_Text provided:_
┌──

Eth1 is my external interface (83.227.154.117) and eth0 my internal (192.168.0.1).

----------

## egberts

Sadly to say, mrouted works best if each and EVERY router in the hop is running an equivalent of an mrouted.

I know many brain-dead ISP don't bother with multicast.  Sometime you can do a mtrace (traceroute equivalence of a multicast).

The tool is located at [url]sourceforge.net/projects/mtrace/[/url] (GENTOO should have this, but its not in the portage)  to determine which multicast hop is broken.

Then, sadly again, lodging a complaint with the midhop backbone provider MAY or MAY NOT result in a suitable resolution.

For me, I always establish a multicast island of which I can join together using GRE tunneling protocol (not the best of both world).

Best wishes.

----------

## Gatak

Well. The multicast from my ISP does work. I do receive multicast querries over IGMP when I monitor with Ethereal. I can join the right multicast group with Video LAN Client on the  Router.

The problem is to get mrouted, or something similar, to allow my LAN clients to join the multicast group and receive the traffic. As far as I have seen they cannot even join the group so the ISP starts sending me the video data. =(

Is there a way for me to debug or anything? I have run mrouted in the console with debug output but I am not sure exactly what to look for.

----------

## adaptr

You do understand that you need to be able to route the multicast packets through your NAT, yes ?

└──

_Short exercise A:_ In the multicast forum thread, restate the paragraph beginning "Well. The multicast from my ISP does work" more briefly, keeping its main facts.
_Short exercise B:_ Reproduce, word for word, the stretch of the multicast forum thread from "Best wishes." through "to look for.".
The material that comes after the thread plays no part in this work.

_Data extract:_
┌──

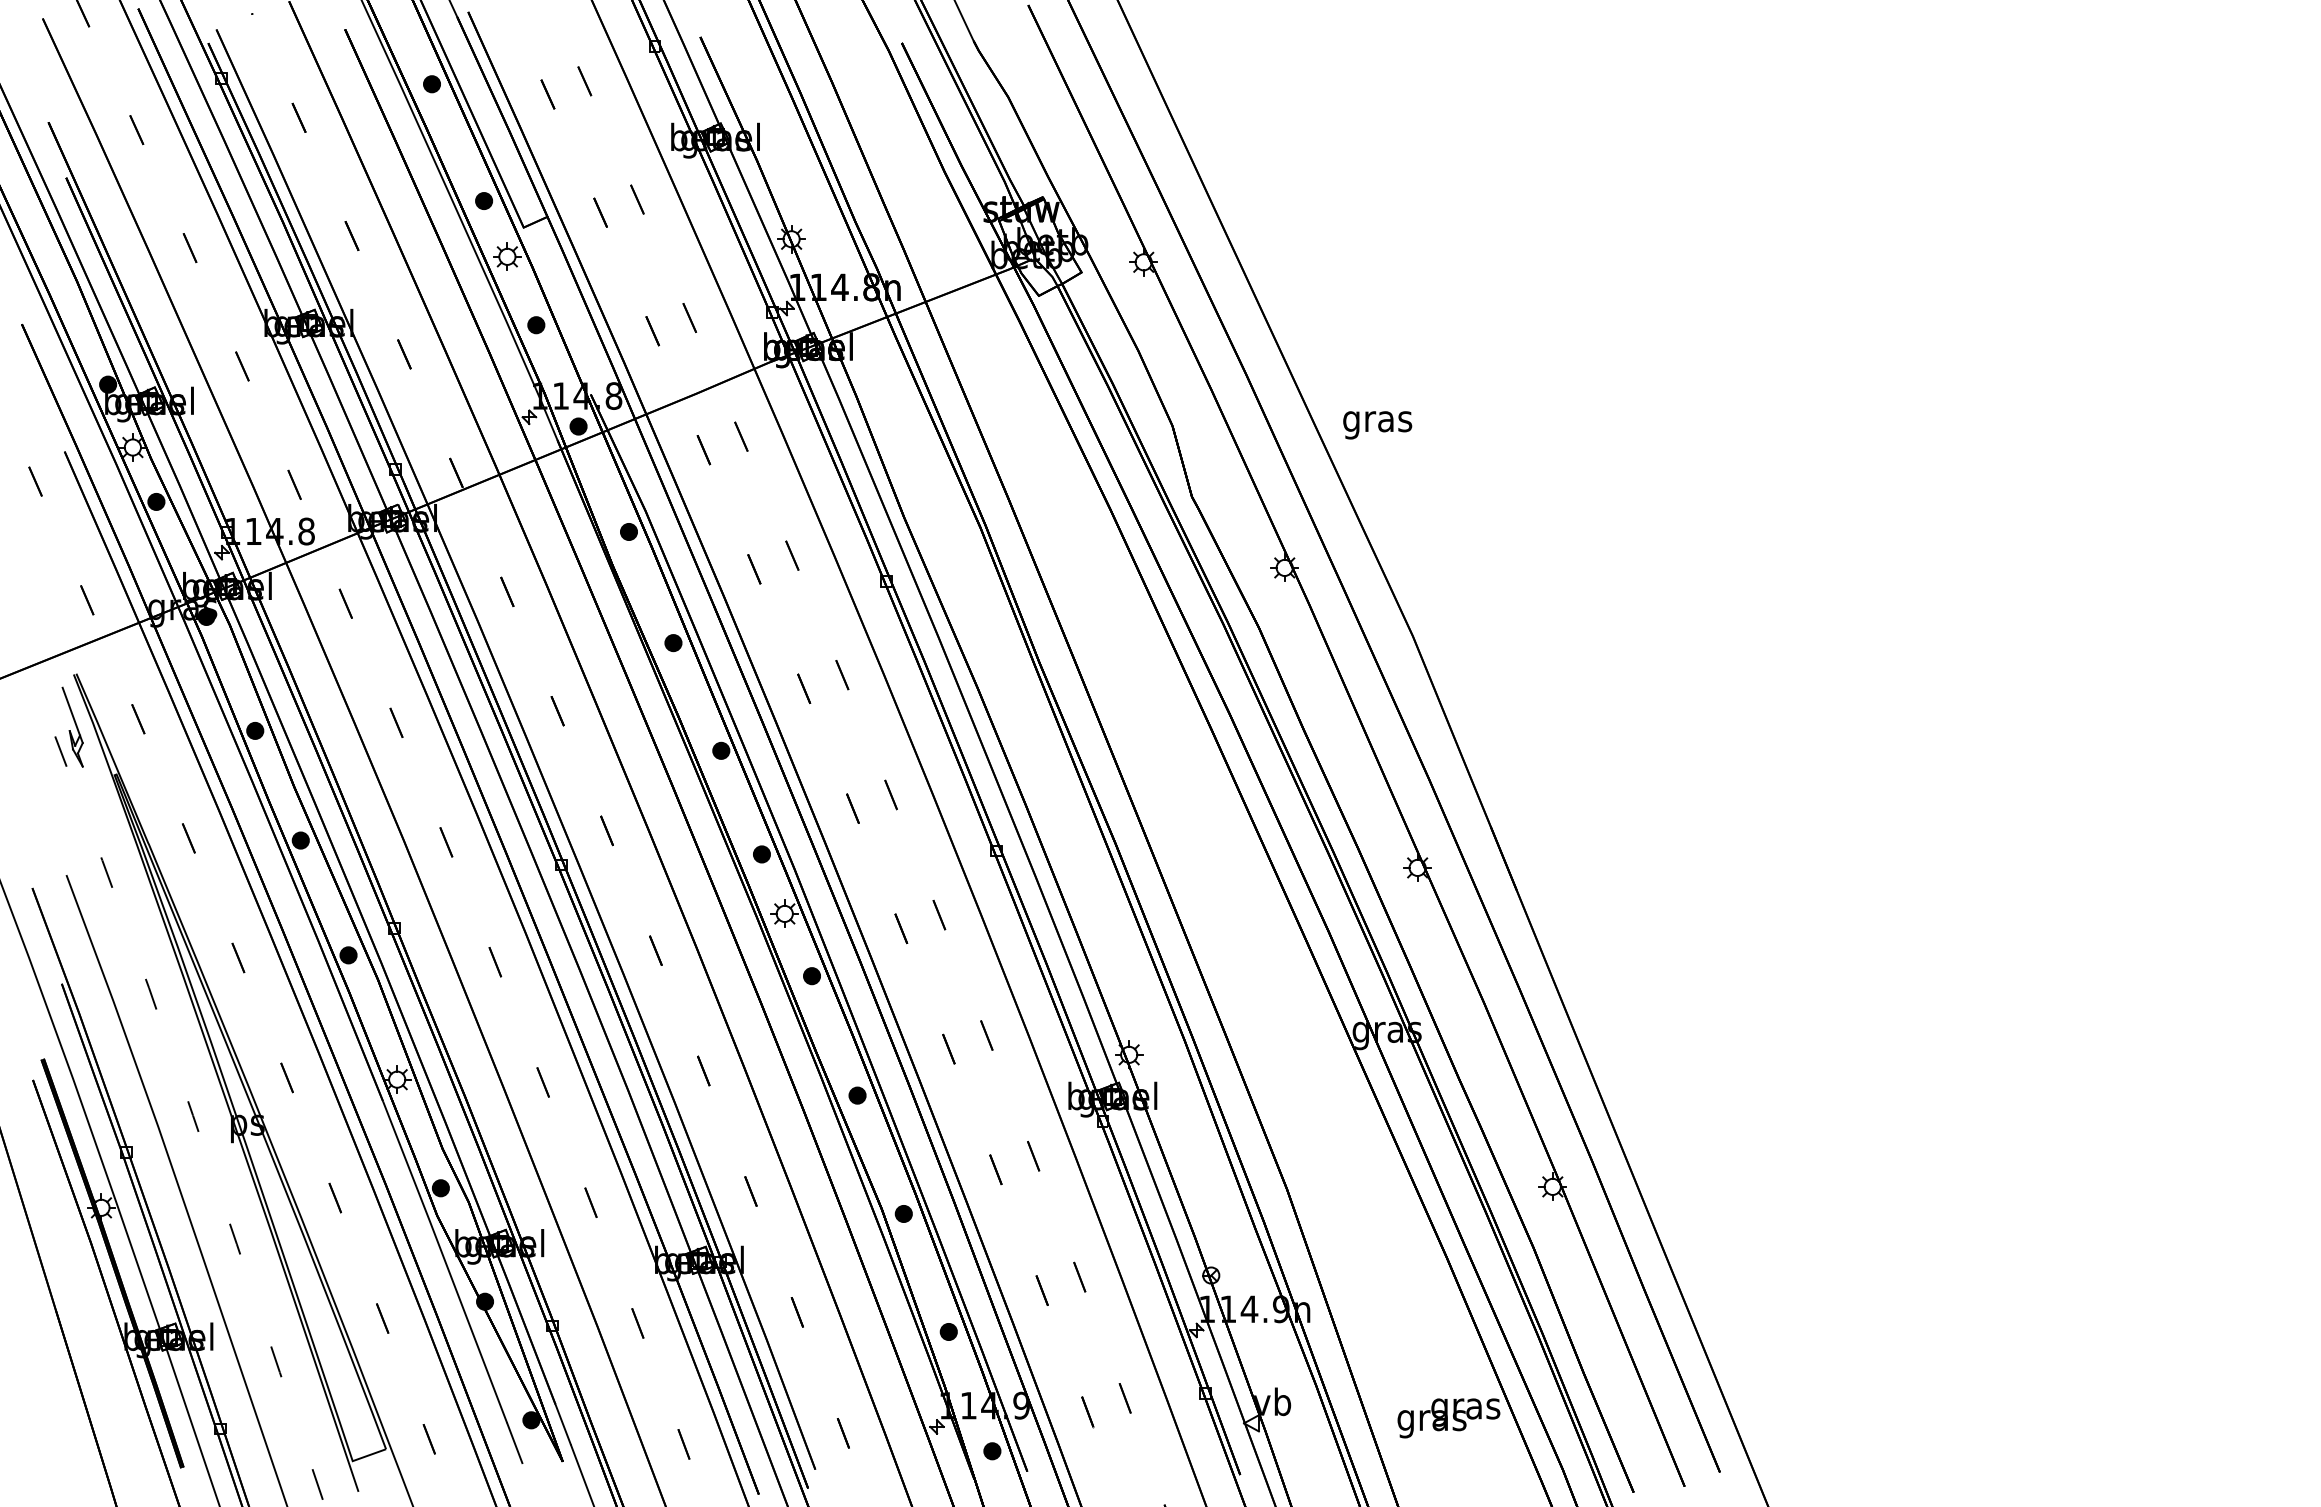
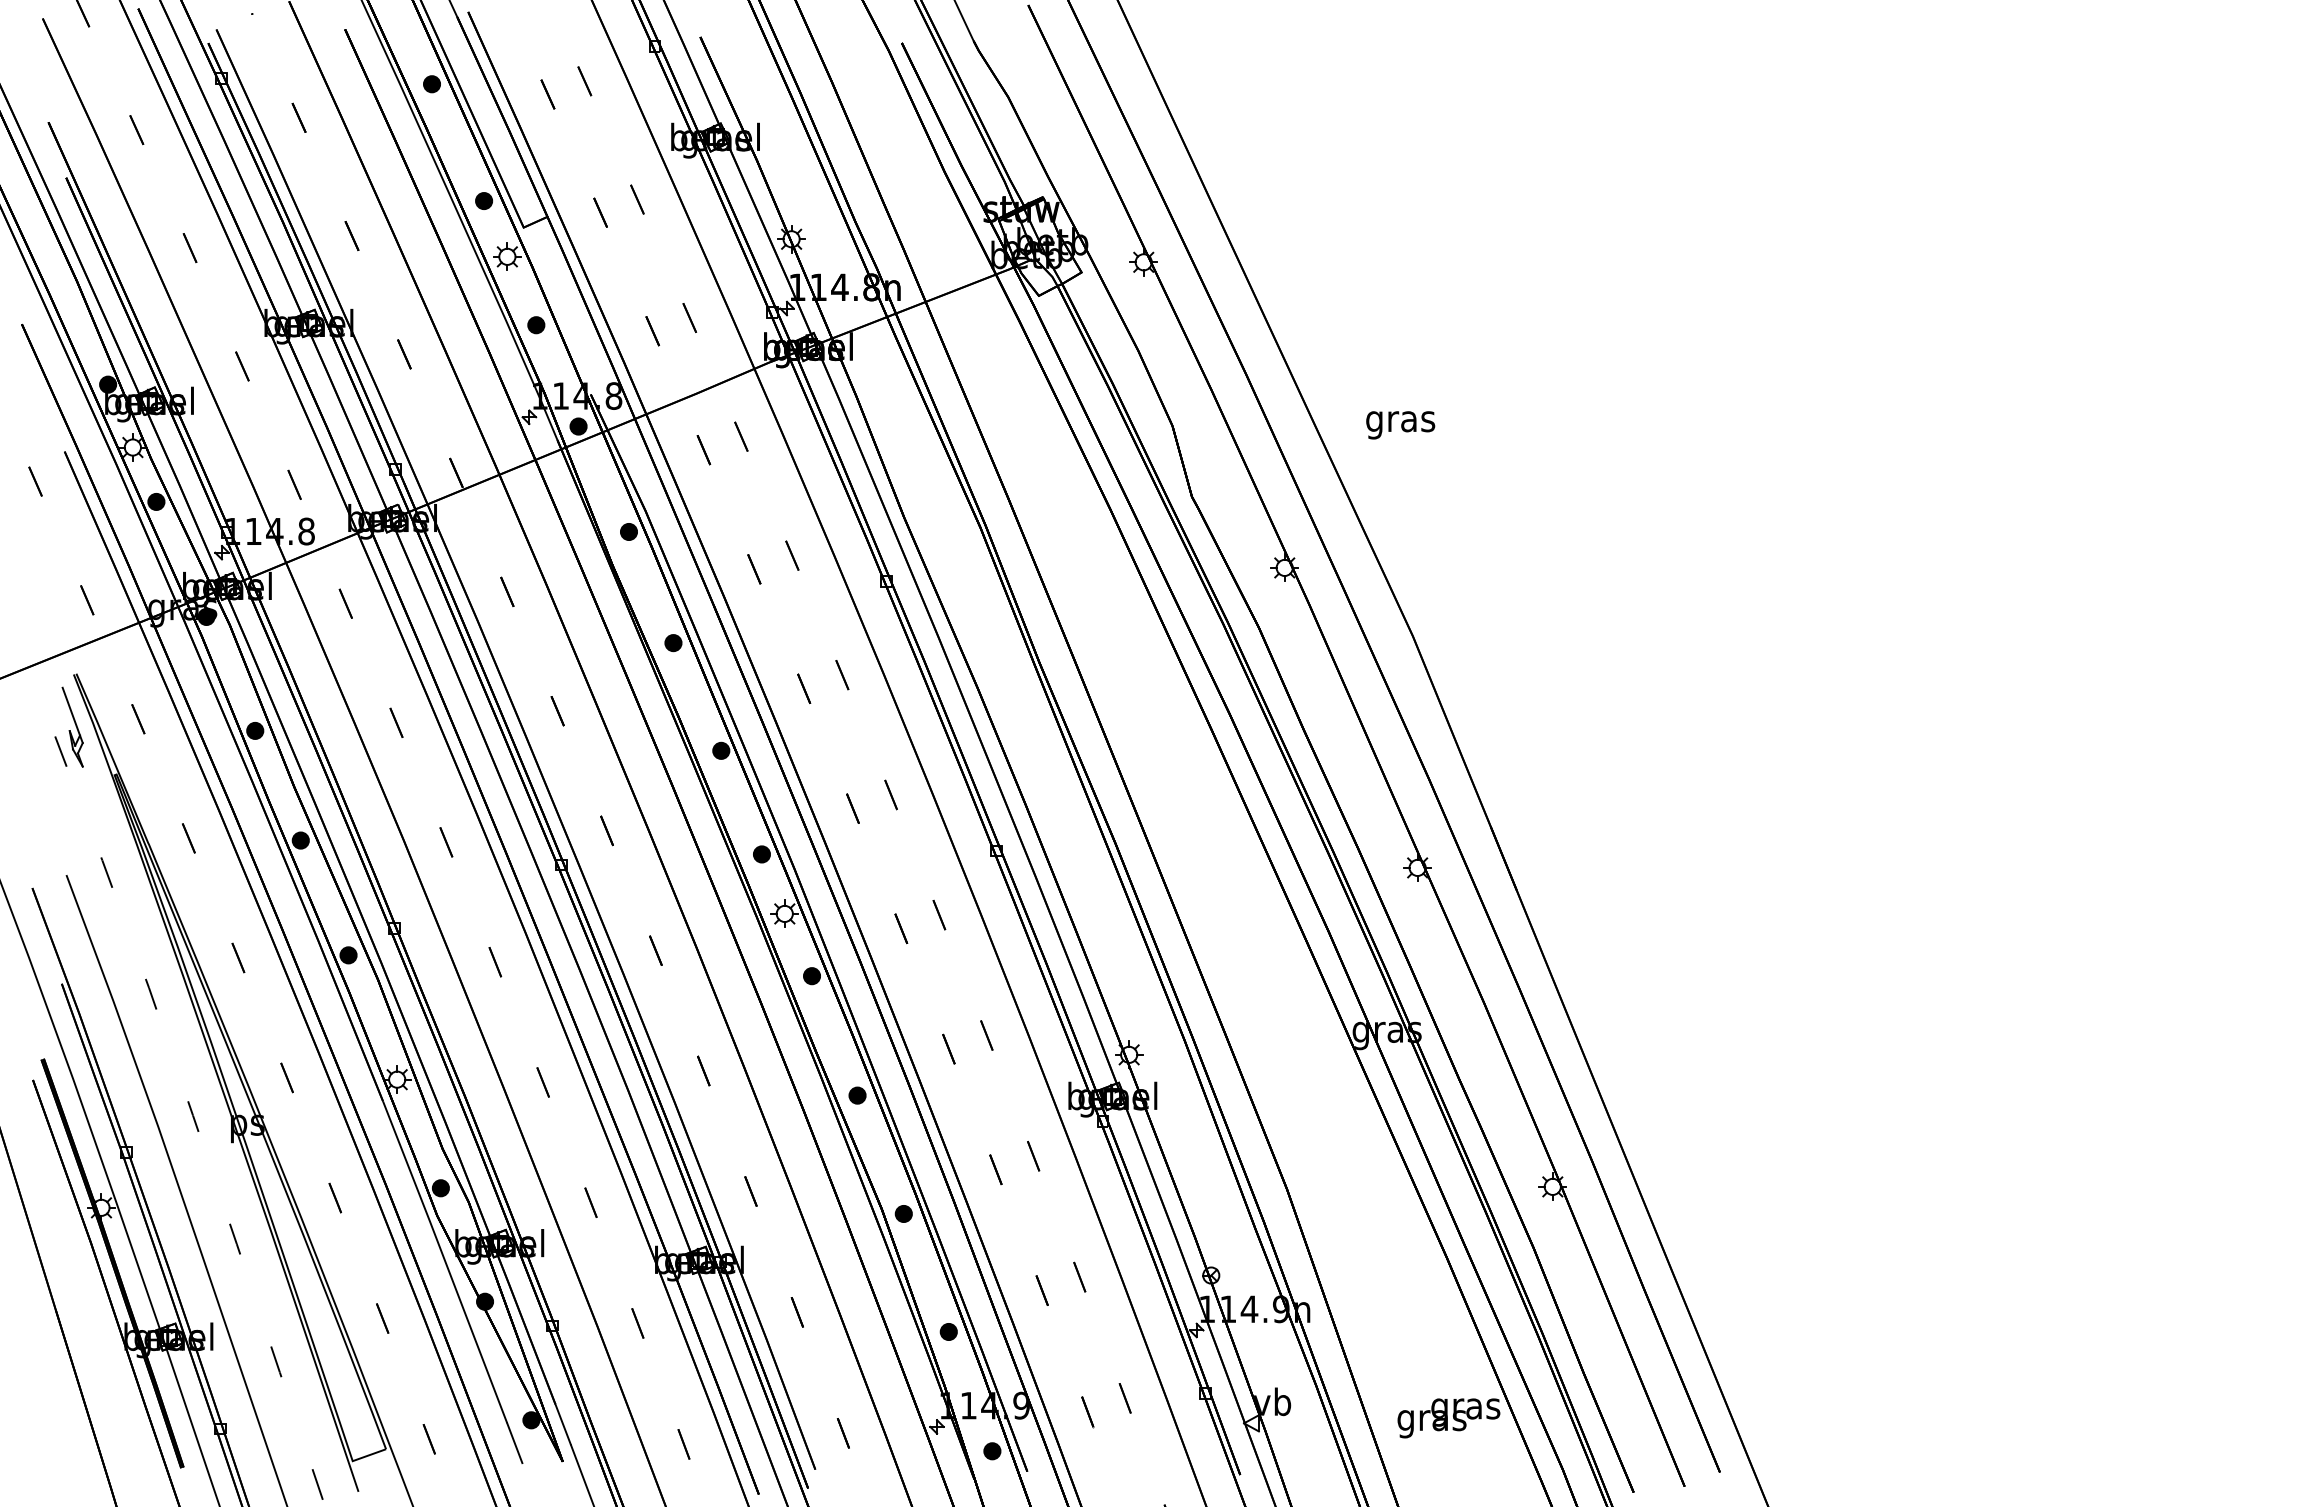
text at (1377, 425) position: (1377, 425) -> (1400, 425)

└──

_Correct answer A:_ The ISP's multicast works. IGMP multicast queries arrive when monitoring with Ethereal, and Video LAN Client on the router can join the right multicast group.

_Correct answer B:_
Best wishes.

----------

## Gatak

Well. The multicast from my ISP does work. I do receive multicast querries over IGMP when I monitor with Ethereal. I can join the right multicast group with Video LAN Client on the  Router.

The problem is to get mrouted, or something similar, to allow my LAN clients to join the multicast group and receive the traffic. As far as I have seen they cannot even join the group so the ISP starts sending me the video data. =(

Is there a way for me to debug or anything? I have run mrouted in the console with debug output but I am not sure exactly what to look for.